=== Task directions ===
Can you update the entries below so that every "Lihat" becomes "Dilihat" and nothing else changes? Leave the pictures out of your answer.
--- Given data Enclosed Below ---
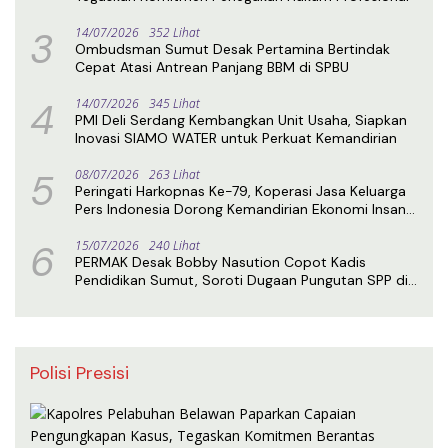
3
14/07/2026
352 Lihat
Ombudsman Sumut Desak Pertamina Bertindak
Cepat Atasi Antrean Panjang BBM di SPBU
4
14/07/2026
345 Lihat
PMI Deli Serdang Kembangkan Unit Usaha, Siapkan
Inovasi SIAMO WATER untuk Perkuat Kemandirian
5
08/07/2026
263 Lihat
Peringati Harkopnas Ke-79, Koperasi Jasa Keluarga
Pers Indonesia Dorong Kemandirian Ekonomi Insan
Pers
6
15/07/2026
240 Lihat
PERMAK Desak Bobby Nasution Copot Kadis
Pendidikan Sumut, Soroti Dugaan Pungutan SPP di
SMA Negeri 1 Medan
Polisi Presisi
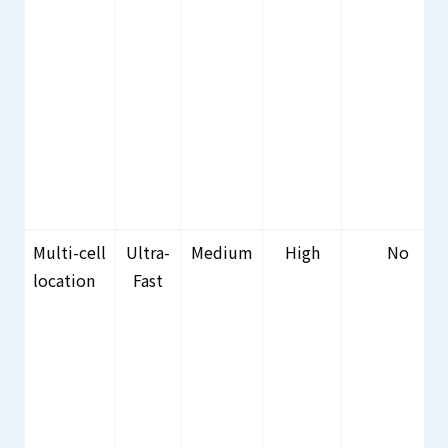
Multi-cell
Ultra-
Medium
High
No
location
Fast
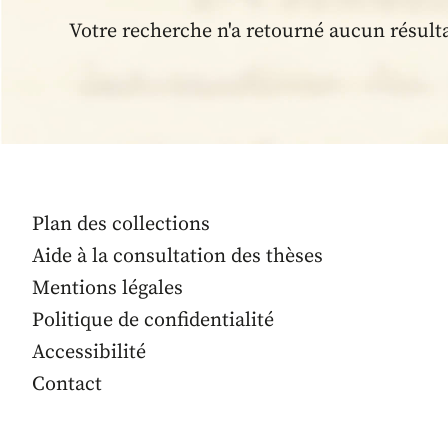
Votre recherche n'a retourné aucun résult
Plan des collections
Aide à la consultation des thèses
Mentions légales
Politique de confidentialité
Accessibilité
Contact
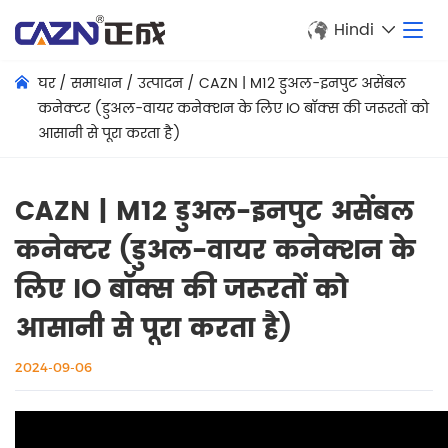
Hindi
घर
/
समाधान
/
उत्पादन
/
CAZN | M12 डुअल-इनपुट असेंबल
कनेक्टर (डुअल-वायर कनेक्शन के लिए IO बॉक्स की जरूरतों को
आसानी से पूरा करता है)
CAZN | M12 डुअल-इनपुट असेंबल
कनेक्टर (डुअल-वायर कनेक्शन के
लिए IO बॉक्स की जरूरतों को
आसानी से पूरा करता है)
2024-09-06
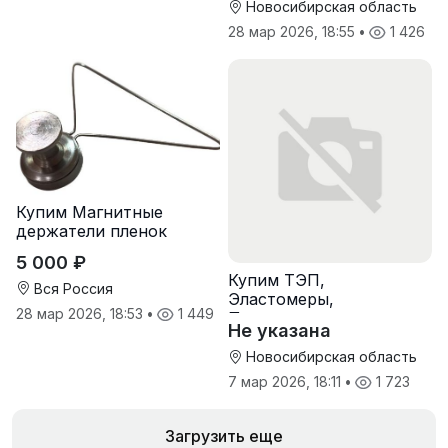
Новосибирская область
28 мар 2026, 18:55
•
1 426
Купим Магнитные
держатели пленок
5 000 ₽
Купим ТЭП,
Вся Россия
Эластомеры,
28 мар 2026, 18:53
•
1 449
Полиуретаны
Не указана
Новосибирская область
7 мар 2026, 18:11
•
1 723
Загрузить еще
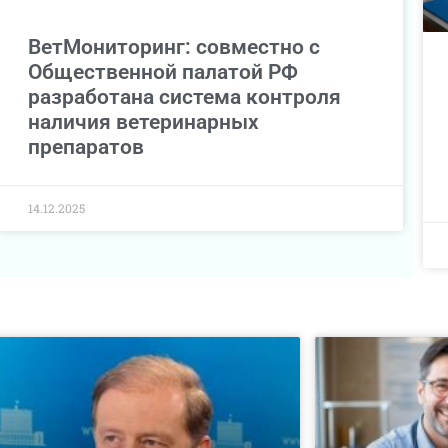
ВетМониторинг: совместно с
Общественной палатой РФ
разработана система контроля
наличия ветеринарных
препаратов
14.12.2025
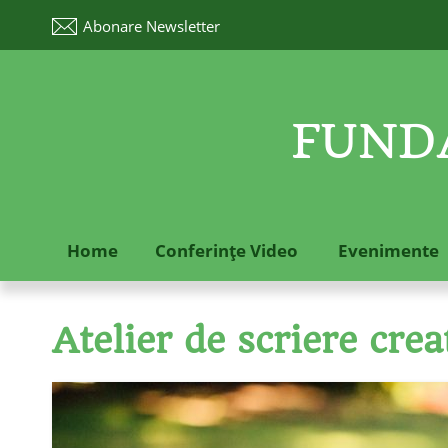
Abonare
Newsletter
FUNDA
Home
Conferinţe Video
Evenimente
Atelier de scriere crea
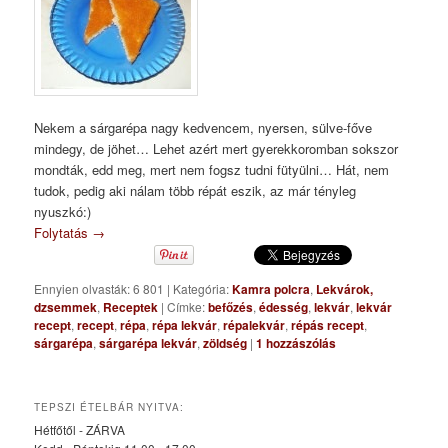
Nekem a sárgarépa nagy kedvencem, nyersen, sülve-főve
mindegy, de jöhet… Lehet azért mert gyerekkoromban sokszor
mondták, edd meg, mert nem fogsz tudni fütyülni… Hát, nem
tudok, pedig aki nálam több répát eszik, az már tényleg
nyuszkó:)
Folytatás
→
Ennyien olvasták: 6 801
|
Kategória:
Kamra polcra
,
Lekvárok,
dzsemmek
,
Receptek
|
Címke:
befőzés
,
édesség
,
lekvár
,
lekvár
recept
,
recept
,
répa
,
répa lekvár
,
répalekvár
,
répás recept
,
sárgarépa
,
sárgarépa lekvár
,
zöldség
|
1
hozzászólás
TEPSZI ÉTELBÁR NYITVA:
Hétfőtől - ZÁRVA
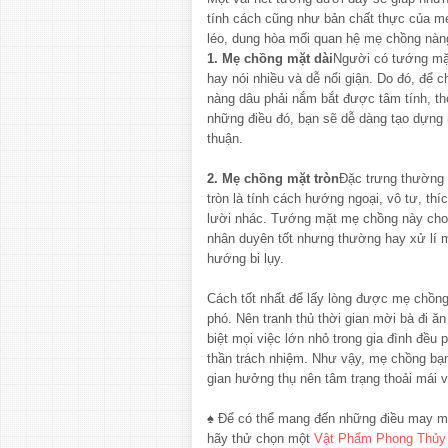
tính cách cũng như bản chất thực của m
léo, dung hòa mối quan hệ mẹ chồng nàn
1. Mẹ chồng mặt dài
Người có tướng mặt
hay nói nhiều và dễ nổi giận. Do đó, để 
nàng dâu phải nắm bắt được tâm tính, thó
những điều đó, bạn sẽ dễ dàng tạo dựng
thuận.
2. Mẹ chồng mặt tròn
Đặc trưng thường
tròn là tính cách hướng ngoại, vô tư, th
lười nhác. Tướng mặt mẹ chồng này cho 
nhân duyên tốt nhưng thường hay xử lí 
hướng bi lụy.
Cách tốt nhất để lấy lòng được mẹ chồng
phó. Nên tranh thủ thời gian mời bà đi ă
biệt mọi việc lớn nhỏ trong gia đình đều p
thần trách nhiệm. Như vậy, mẹ chồng bạn
gian hưởng thụ nên tâm trạng thoải mái 
♠ Để có thể mang đến những điều may mắ
hãy thử chọn một
Vật Phẩm Phong Thủy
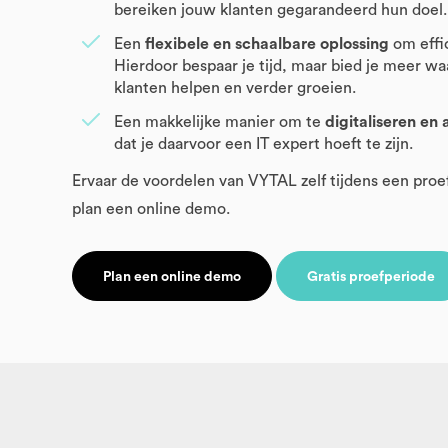
bereiken jouw klanten gegarandeerd hun doel.
Een
flexibele en schaalbare oplossing
om effi
Hierdoor bespaar je tijd, maar bied je meer w
klanten helpen en verder groeien.
Een makkelijke manier om te
digitaliseren en
dat je daarvoor een IT expert hoeft te zijn.
Ervaar de voordelen van VYTAL zelf tijdens een proe
plan een online demo.
Plan een online demo
Gratis proefperiode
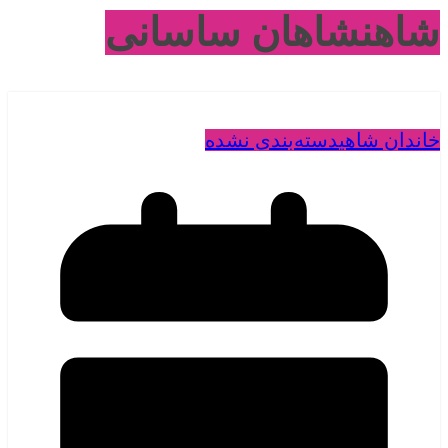
شاهنشاهان ساسانی
خاندان شاهی
دسته‌بندی نشده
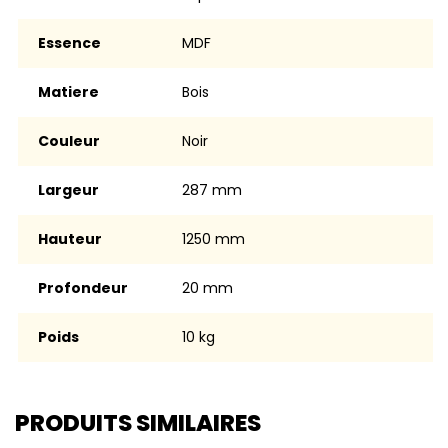
Essence
MDF
Matiere
Bois
Couleur
noir
Largeur
287 mm
Hauteur
1250 mm
Profondeur
20 mm
Poids
10 kg
PRODUITS SIMILAIRES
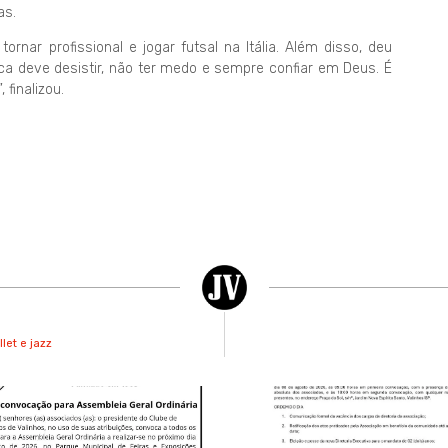
as.
rnar profissional e jogar futsal na Itália. Além disso, deu
ca deve desistir, não ter medo e sempre confiar em Deus. É
 finalizou.
let e jazz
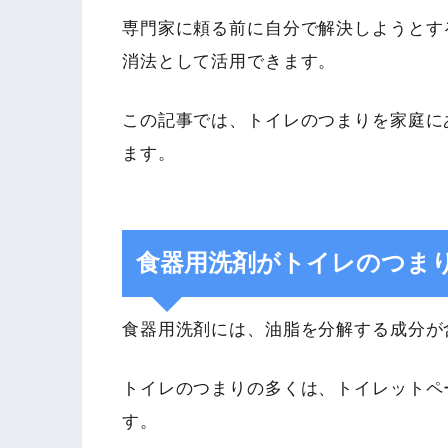
専門家に頼る前に自分で解決しようとす
消法として活用できます。
この記事では、トイレのつまりを家庭に
ます。
食器用洗剤がトイレのつま
食器用洗剤には、油脂を分解する成分が
トイレのつまりの多くは、トイレットペ
す。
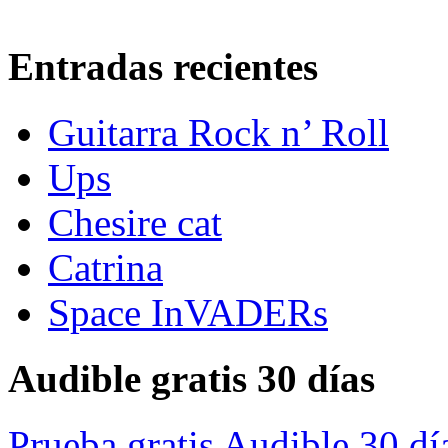
Entradas recientes
Guitarra Rock n’ Roll
Ups
Chesire cat
Catrina
Space InVADERs
Audible gratis 30 días
Prueba gratis Audible 30 dí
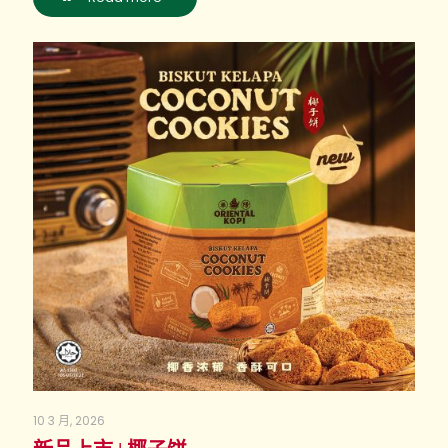
10 3 月, 2026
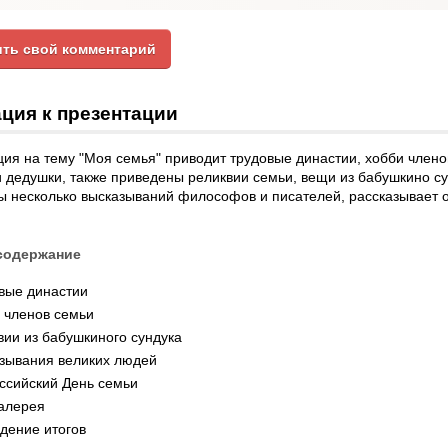
ть свой комментарий
ция к презентации
ия на тему "Моя семья" приводит трудовые династии, хобби члено
 дедушки, также приведены реликвии семьи, вещи из бабушкино су
ы несколько высказываний философов и писателей, рассказывает
содержание
вые династии
 членов семьи
вии из бабушкиного сундука
зывания великих людей
ссийский День семьи
алерея
дение итогов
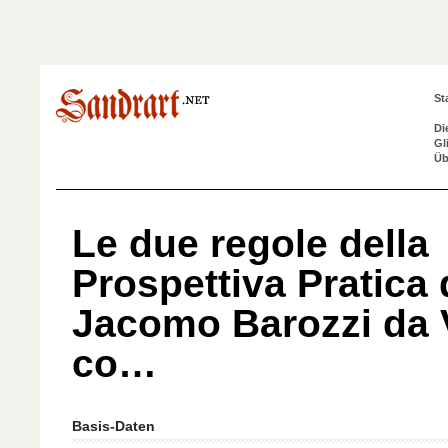
St
Di
Gl
Üb
Le due regole della
Prospettiva Pratica 
Jacomo Barozzi da 
co…
Basis-Daten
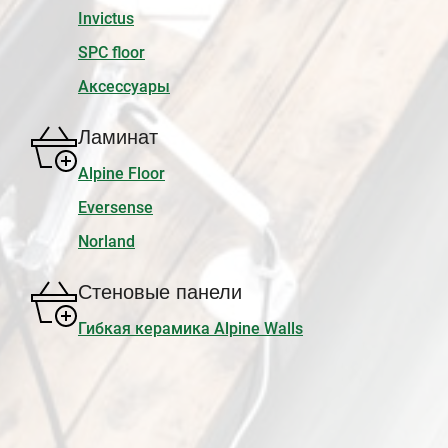
Invictus
SPC floor
Аксессуары
Ламинат
Alpine Floor
Eversense
Norland
Стеновые панели
Гибкая керамика Alpine Walls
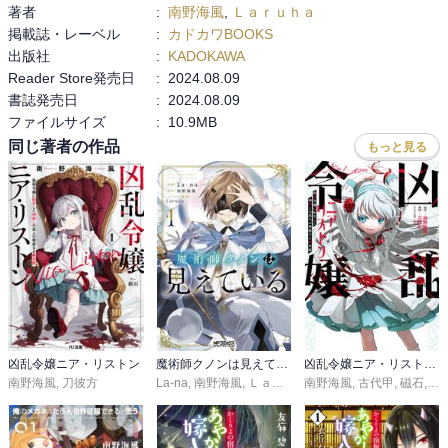
著者
:
南野海風
,
Ｌａｒｕｈａ
掲載誌・レーベル
:
カドカワBOOKS
出版社
:
KADOKAWA
Reader Store発売日
:
2024.08.09
書誌発売日
:
2024.08.09
ファイルサイズ
:
10.9MB
同じ著者の作品
もっと見る
凶乱令嬢ニア・リストン
魔術師クノンは見えている
凶乱令嬢ニア・リストン 病弱令嬢に転生した神殺しの武人の華麗なる無双録
南野海風
,
刀彼方
La-na
,
南野海風
,
Ｌａｒｕｈａ
南野海風
,
古代甲
,
磁石
,
刀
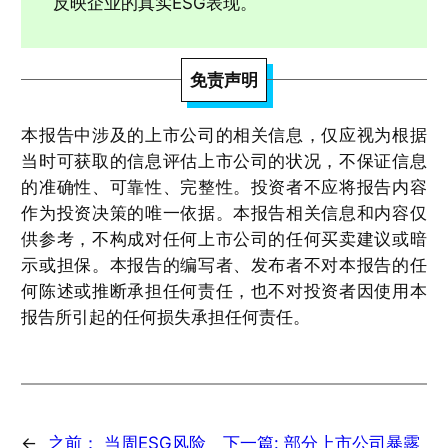
反映企业的真实ESG表现。
免责声明
本报告中涉及的上市公司的相关信息，仅应视为根据
当时可获取的信息评估上市公司的状况，不保证信息
的准确性、可靠性、完整性。投资者不应将报告内容
作为投资决策的唯一依据。本报告相关信息和内容仅
供参考，不构成对任何上市公司的任何买卖建议或暗
示或担保。本报告的编写者、发布者不对本报告的任
何陈述或推断承担任何责任，也不对投资者因使用本
报告所引起的任何损失承担任何责任。
←
之前：
当周ESG风险
下一篇:
部分上市公司暴露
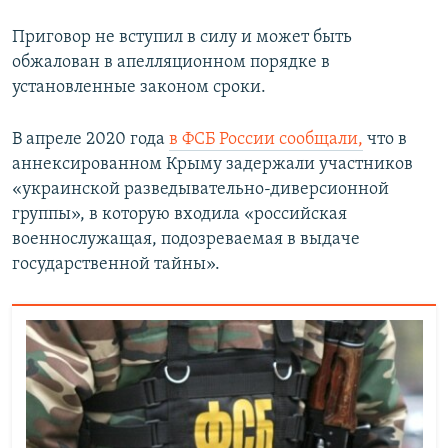
Приговор не вступил в силу и может быть
обжалован в апелляционном порядке в
установленные законом сроки.
В апреле 2020 года
в ФСБ России сообщали,
что в
аннексированном Крыму задержали участников
«украинской разведывательно-диверсионной
группы», в которую входила «российская
военнослужащая, подозреваемая в выдаче
государственной тайны».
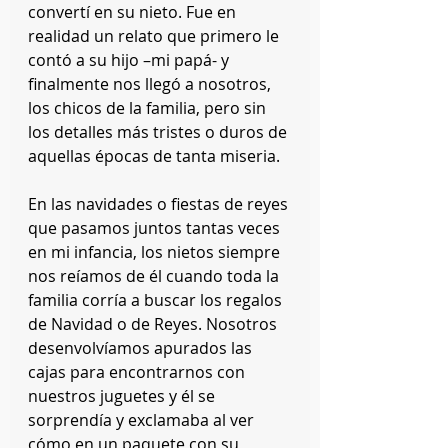
convertí en su nieto. Fue en 
realidad un relato que primero le 
contó a su hijo –mi papá- y 
finalmente nos llegó a nosotros, 
los chicos de la familia, pero sin 
los detalles más tristes o duros de 
aquellas épocas de tanta miseria.
En las navidades o fiestas de reyes 
que pasamos juntos tantas veces 
en mi infancia, los nietos siempre 
nos reíamos de él cuando toda la 
familia corría a buscar los regalos 
de Navidad o de Reyes. Nosotros 
desenvolvíamos apurados las 
cajas para encontrarnos con 
nuestros juguetes y él se 
sorprendía y exclamaba al ver 
cómo en un paquete con su 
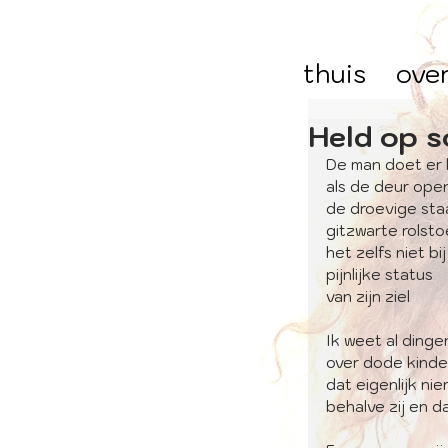
thuis
ove
Held op 
De man doet er 
als de deur open
de droevige sta
gitzwarte rolstoe
het zelfs niet bi
pijnlijke status
van zijn ziel
Ik weet al dinge
over dode kinde
dat eigenlijk n
behalve zij en d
--- End of Enclosed Given data ---
=== Response ===
3
14/07/2026
352 Dilihat
Ombudsman Sumut Desak Pertamina Bertindak
Cepat Atasi Antrean Panjang BBM di SPBU
4
14/07/2026
345 Dilihat
PMI Deli Serdang Kembangkan Unit Usaha, Siapkan
Inovasi SIAMO WATER untuk Perkuat Kemandirian
5
08/07/2026
263 Dilihat
Peringati Harkopnas Ke-79, Koperasi Jasa Keluarga
Pers Indonesia Dorong Kemandirian Ekonomi Insan
Pers
6
15/07/2026
240 Dilihat
PERMAK Desak Bobby Nasution Copot Kadis
Pendidikan Sumut, Soroti Dugaan Pungutan SPP di
SMA Negeri 1 Medan
Polisi Presisi
Multi-cell
Ultra-
Medium
High
No
location
Fast
Votre recherche n'a retourné aucun résult
Plan des collections
Aide à la consultation des thèses
Mentions légales
Politique de confidentialité
Accessibilité
Contact
Hindi
घर
/
समाधान
/
उत्पादन
/
CAZN | M12 डुअल-इनपुट असेंबल
कनेक्टर (डुअल-वायर कनेक्शन के लिए IO बॉक्स की जरूरतों को
आसानी से पूरा करता है)
CAZN | M12 डुअल-इनपुट असेंबल
कनेक्टर (डुअल-वायर कनेक्शन के
लिए IO बॉक्स की जरूरतों को
आसानी से पूरा करता है)
2024-09-06
Новосибирская область
28 мар 2026, 18:55
•
1 426
Купим Магнитные
держатели пленок
5 000 ₽
Купим ТЭП,
Вся Россия
Эластомеры,
28 мар 2026, 18:53
•
1 449
Полиуретаны
Не указана
Новосибирская область
7 мар 2026, 18:11
•
1 723
Загрузить еще
ВетМониторинг: совместно с
Общественной палатой РФ
разработана система контроля
наличия ветеринарных
препаратов
14.12.2025
Abonare
Newsletter
FUNDA
Home
Conferinţe Video
Evenimente
Atelier de scriere crea
Nekem a sárgarépa nagy kedvencem, nyersen, sülve-főve
mindegy, de jöhet… Lehet azért mert gyerekkoromban sokszor
mondták, edd meg, mert nem fogsz tudni fütyülni… Hát, nem
tudok, pedig aki nálam több répát eszik, az már tényleg
nyuszkó:)
Folytatás
→
Ennyien olvasták: 6 801
|
Kategória:
Kamra polcra
,
Lekvárok,
dzsemmek
,
Receptek
|
Címke:
befőzés
,
édesség
,
lekvár
,
lekvár
recept
,
recept
,
répa
,
répa lekvár
,
répalekvár
,
répás recept
,
sárgarépa
,
sárgarépa lekvár
,
zöldség
|
1
hozzászólás
TEPSZI ÉTELBÁR NYITVA:
Hétfőtől - ZÁRVA
tính cách cũng như bản chất thực của m
léo, dung hòa mối quan hệ mẹ chồng nàn
1. Mẹ chồng mặt dài
Người có tướng mặt
hay nói nhiều và dễ nổi giận. Do đó, để 
nàng dâu phải nắm bắt được tâm tính, thó
những điều đó, bạn sẽ dễ dàng tạo dựng
thuận.
2. Mẹ chồng mặt tròn
Đặc trưng thường
tròn là tính cách hướng ngoại, vô tư, th
lười nhác. Tướng mặt mẹ chồng này cho 
nhân duyên tốt nhưng thường hay xử lí 
hướng bi lụy.
Cách tốt nhất để lấy lòng được mẹ chồng
phó. Nên tranh thủ thời gian mời bà đi ă
biệt mọi việc lớn nhỏ trong gia đình đều p
thần trách nhiệm. Như vậy, mẹ chồng bạn
gian hưởng thụ nên tâm trạng thoải mái 
♠ Để có thể mang đến những điều may mắ
hãy thử chọn một
Vật Phẩm Phong Thủy
bereiken jouw klanten gegarandeerd hun doel.
Een
flexibele en schaalbare oplossing
om effi
Hierdoor bespaar je tijd, maar bied je meer w
klanten helpen en verder groeien.
Een makkelijke manier om te
digitaliseren en
dat je daarvoor een IT expert hoeft te zijn.
Ervaar de voordelen van VYTAL zelf tijdens een proe
plan een online demo.
Plan een online demo
Gratis proefperiode
شاهنشاهان ساسانی
خاندان شاهی
دسته‌بندی نشده
Essence
MDF
Matiere
Bois
Couleur
noir
Largeur
287 mm
Hauteur
1250 mm
Profondeur
20 mm
Poids
10 kg
PRODUITS SIMILAIRES
as.
rnar profissional e jogar futsal na Itália. Além disso, deu
ca deve desistir, não ter medo e sempre confiar em Deus. É
 finalizou.
let e jazz
専門家に頼る前に自分で解決しようとす
消法として活用できます。
この記事では、トイレのつまりを家庭に
ます。
食器用洗剤がトイレのつま
食器用洗剤には、油脂を分解する成分が
トイレのつまりの多くは、トイレットペ
す。
Entradas recientes
Guitarra Rock n’ Roll
Ups
Chesire cat
Catrina
Space InVADERs
Audible gratis 30 días
Prueba gratis Audible 30 dí
10 3 月, 2026
ть свой комментарий
ция к презентации
ия на тему "Моя семья" приводит трудовые династии, хобби члено
 дедушки, также приведены реликвии семьи, вещи из бабушкино су
ы несколько высказываний философов и писателей, рассказывает
содержание
вые династии
 членов семьи
вии из бабушкиного сундука
зывания великих людей
ссийский День семьи
алерея
дение итогов
St
Di
Gl
Üb
Le due regole della
Prospettiva Pratica 
Jacomo Barozzi da 
co…
Basis-Daten
Invictus
SPC floor
Аксессуары
Ламинат
Alpine Floor
Eversense
Norland
Стеновые панели
Гибкая керамика Alpine Walls
著者
:
南野海風
,
Ｌａｒｕｈａ
掲載誌・レーベル
:
カドカワBOOKS
出版社
:
KADOKAWA
Reader Store発売日
:
2024.08.09
書誌発売日
:
2024.08.09
ファイルサイズ
:
10.9MB
同じ著者の作品
もっと見る
凶乱令嬢ニア・リストン
魔術師クノンは見えている
凶乱令嬢ニア・リストン 病弱令嬢に転生した神殺しの武人の華麗なる無双録
南野海風
,
刀彼方
La-na
,
南野海風
,
Ｌａｒｕｈａ
南野海風
,
古代甲
,
磁石
,
刀
反映企业的真实ESG表现。
免责声明
本报告中涉及的上市公司的相关信息，仅应视为根据
当时可获取的信息评估上市公司的状况，不保证信息
的准确性、可靠性、完整性。投资者不应将报告内容
作为投资决策的唯一依据。本报告相关信息和内容仅
供参考，不构成对任何上市公司的任何买卖建议或暗
示或担保。本报告的编写者、发布者不对本报告的任
何陈述或推断承担任何责任，也不对投资者因使用本
报告所引起的任何损失承担任何责任。
←
之前：
当周ESG风险
下一篇:
部分上市公司暴露
Приговор не вступил в силу и может быть
обжалован в апелляционном порядке в
установленные законом сроки.
В апреле 2020 года
в ФСБ России сообщали,
что в
аннексированном Крыму задержали участников
«украинской разведывательно-диверсионной
группы», в которую входила «российская
военнослужащая, подозреваемая в выдаче
государственной тайны».
convertí en su nieto. Fue en 
realidad un relato que primero le 
contó a su hijo –mi papá- y 
finalmente nos llegó a nosotros, 
los chicos de la familia, pero sin 
los detalles más tristes o duros de 
aquellas épocas de tanta miseria.
En las navidades o fiestas de reyes 
que pasamos juntos tantas veces 
en mi infancia, los nietos siempre 
nos reíamos de él cuando toda la 
familia corría a buscar los regalos 
de Navidad o de Reyes. Nosotros 
desenvolvíamos apurados las 
cajas para encontrarnos con 
nuestros juguetes y él se 
sorprendía y exclamaba al ver 
cómo en un paquete con su 
thuis
ove
Held op 
De man doet er 
als de deur open
de droevige sta
gitzwarte rolstoe
het zelfs niet bi
pijnlijke status
van zijn ziel
Ik weet al dinge
over dode kinde
dat eigenlijk n
behalve zij en d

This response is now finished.